Alive…hope…he hadn’t felt those things since he was a ten-year-old boy. He should have been frightened, terrified by the whole damnable idea. However, he was not. He welcomed the feeling, hoping that this afternoon would bring Jane’s reply to him.

She was going to go to him. Jane could hardly countenance such a thing, but here she was, standing at the iron gate of the hospital, waiting in the drizzle beneath a black umbrella, sporting her finest cloak and reticule. She wore a bonnet and veil, shielding her identity from any passerby. From Matthew.

This was only for a few hours, she reminded herself. A few hours of indulgence. Today was her regular afternoon off, and tonight she was not scheduled at the hospital. These few hours were hers to do what she desired, and what she wanted was to see Matthew once again.

Jane was nervous. She could hardly breathe as each carriage passed her by, wondering if it would be the one to stop before her.

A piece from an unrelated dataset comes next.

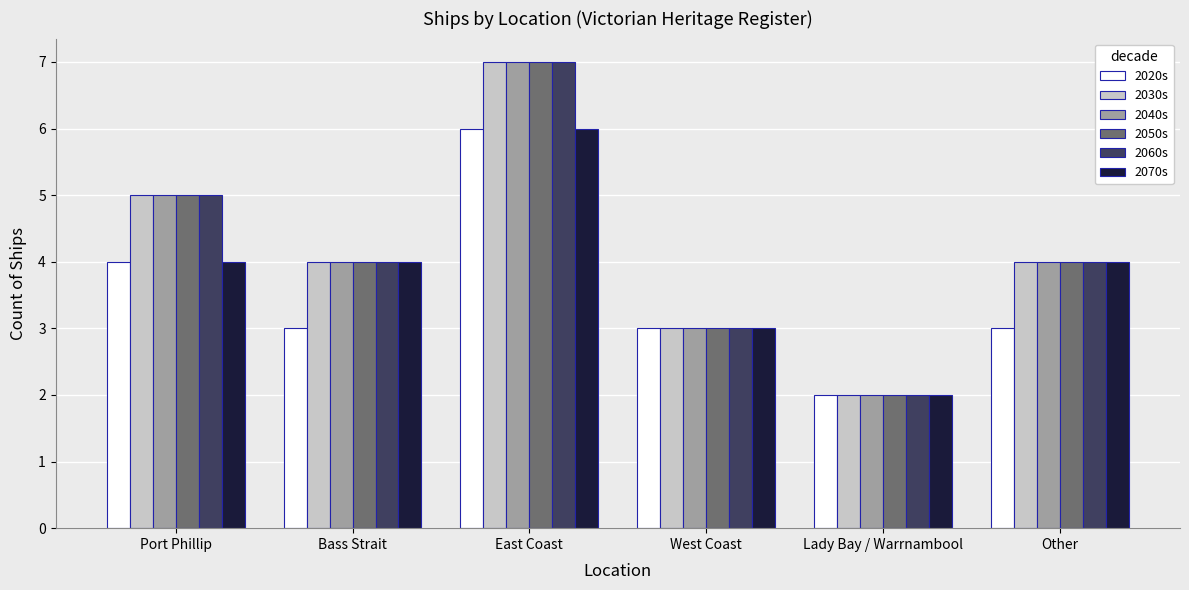

Count the 2060s values in the range 3 to 5.

4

It had only been a week since she had seen him, yet if felt like a month. Nervous butterflies made her insides quiver—with dread, or anticipation, she could not tell.

Perhaps she was making a mistake, agreeing to meet him. What if he didn’t come? What if he saw her standing there in the drizzling rain and thought her someone else? What if, she finally admitted, he found her lacking? That was the crux of her uneasiness, she finally admitted. She was afraid to see him. It was one thing to carry on when he could not see her, quite another when he was able to see her. He had painted her in his mind, he had said. She doubted the image had been of a red-haired spinster who sported spectacles and a top lip that had been scarred from the back of a man’s hand. No, he had seen her as a beauty. He had elevated her to the status of a goddess in his mind and she knew it was lie. She was not a goddess. Plain was the most honest description of her.

Her gloved hands fidgeted against the handle of her bag as the drizzle changed to raindrops, which began to fall earnestly above her head. What was she doing here? she questioned. She took a step to leave, when a large black town coach, led by four gray horses stopped at the sidewalk. Raising her head, she took in the gleaming black exterior and the shining gold accents. A lump formed in her throat. He really was rich, she reminded herself, and so far removed from her humble upbringing. They had little to offer each other, except the pleasures of their bodies. Nothing could come of this, and Jane did not know whether to feel satisfied or saddened by the notion.

“His lordship awaits inside,” the coachman said from his perch. As if on cue, the door opened, revealing black velvet squabs on the door. The interior was gently lit by tiny oil lamps. Shadows played deep in the interior, and Jane nearly ran, frightened like a silly little pea wit.

The wind gusted, sending the flame of one lamp sputtering, then dying as a large shadow moved across the width of the carriage. It was followed by the appearance of a black boot. With a swift movement, the stairs unraveled with a clang, and his lordship appeared.